**DIRECTIONS FOR THIS TASK**
Reproduce every line of text in the data below with no changes, omitting the pictures.

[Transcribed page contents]
*** Begin section ***
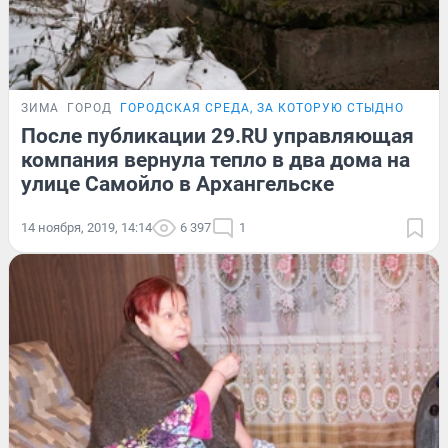
ЗИМА
ГОРОД
ГОРОДСКАЯ СРЕДА, ЗА КОТОРУЮ СТЫДНО
После публикации 29.RU управляющая
компания вернула тепло в два дома на
улице Самойло в Архангельске
14 ноября, 2019, 14:14
6 397
1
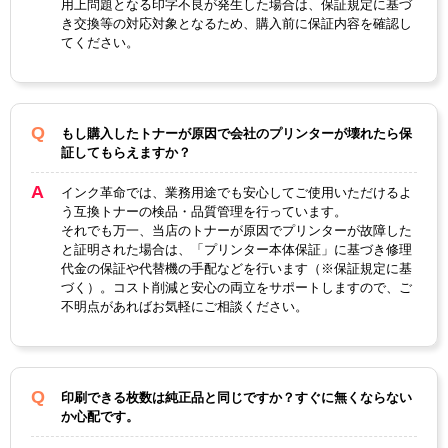
用上問題となる印字不良が発生した場合は、保証規定に基づ
き交換等の対応対象となるため、購入前に保証内容を確認し
てください。
もし購入したトナーが原因で会社のプリンターが壊れたら保
証してもらえますか？
インク革命では、業務用途でも安心してご使用いただけるよ
う互換トナーの検品・品質管理を行っています。
それでも万一、当店のトナーが原因でプリンターが故障した
と証明された場合は、「プリンター本体保証」に基づき修理
代金の保証や代替機の手配などを行います（※保証規定に基
づく）。コスト削減と安心の両立をサポートしますので、ご
不明点があればお気軽にご相談ください。
印刷できる枚数は純正品と同じですか？すぐに無くならない
か心配です。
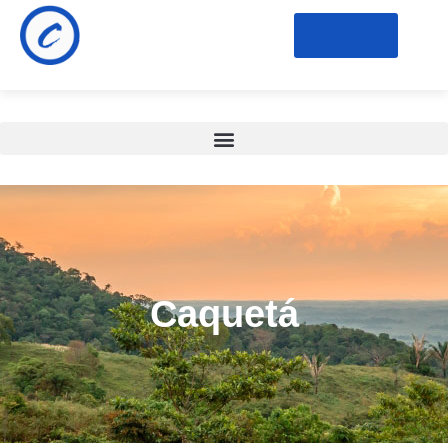
Caquetá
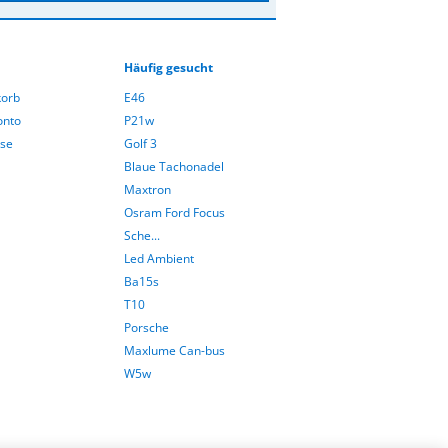
Häufig gesucht
orb
E46
onto
P21w
sse
Golf 3
Blaue Tachonadel
Maxtron
Osram Ford Focus
Sche...
Led Ambient
Ba15s
T10
Porsche
Maxlume Can-bus
W5w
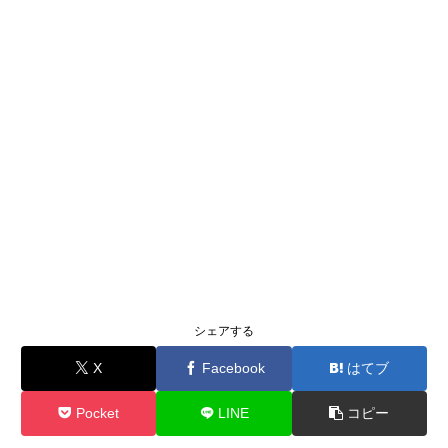
シェアする
X
Facebook
はてブ
Pocket
LINE
コピー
*** End section ***
**RESULT**
ЗИМА
ГОРОД
ГОРОДСКАЯ СРЕДА, ЗА КОТОРУЮ СТЫДНО
После публикации 29.RU управляющая
компания вернула тепло в два дома на
улице Самойло в Архангельске
14 ноября, 2019, 14:14
6 397
1
用上問題となる印字不良が発生した場合は、保証規定に基づ
き交換等の対応対象となるため、購入前に保証内容を確認し
てください。
もし購入したトナーが原因で会社のプリンターが壊れたら保
証してもらえますか？
インク革命では、業務用途でも安心してご使用いただけるよ
う互換トナーの検品・品質管理を行っています。
それでも万一、当店のトナーが原因でプリンターが故障した
と証明された場合は、「プリンター本体保証」に基づき修理
代金の保証や代替機の手配などを行います（※保証規定に基
づく）。コスト削減と安心の両立をサポートしますので、ご
不明点があればお気軽にご相談ください。
印刷できる枚数は純正品と同じですか？すぐに無くならない
か心配です。
Caquetá
Häufig gesucht
orb
E46
onto
P21w
sse
Golf 3
Blaue Tachonadel
Maxtron
Osram Ford Focus
Sche...
Led Ambient
Ba15s
T10
Porsche
Maxlume Can-bus
W5w
シェアする
X
Facebook
はてブ
Pocket
LINE
コピー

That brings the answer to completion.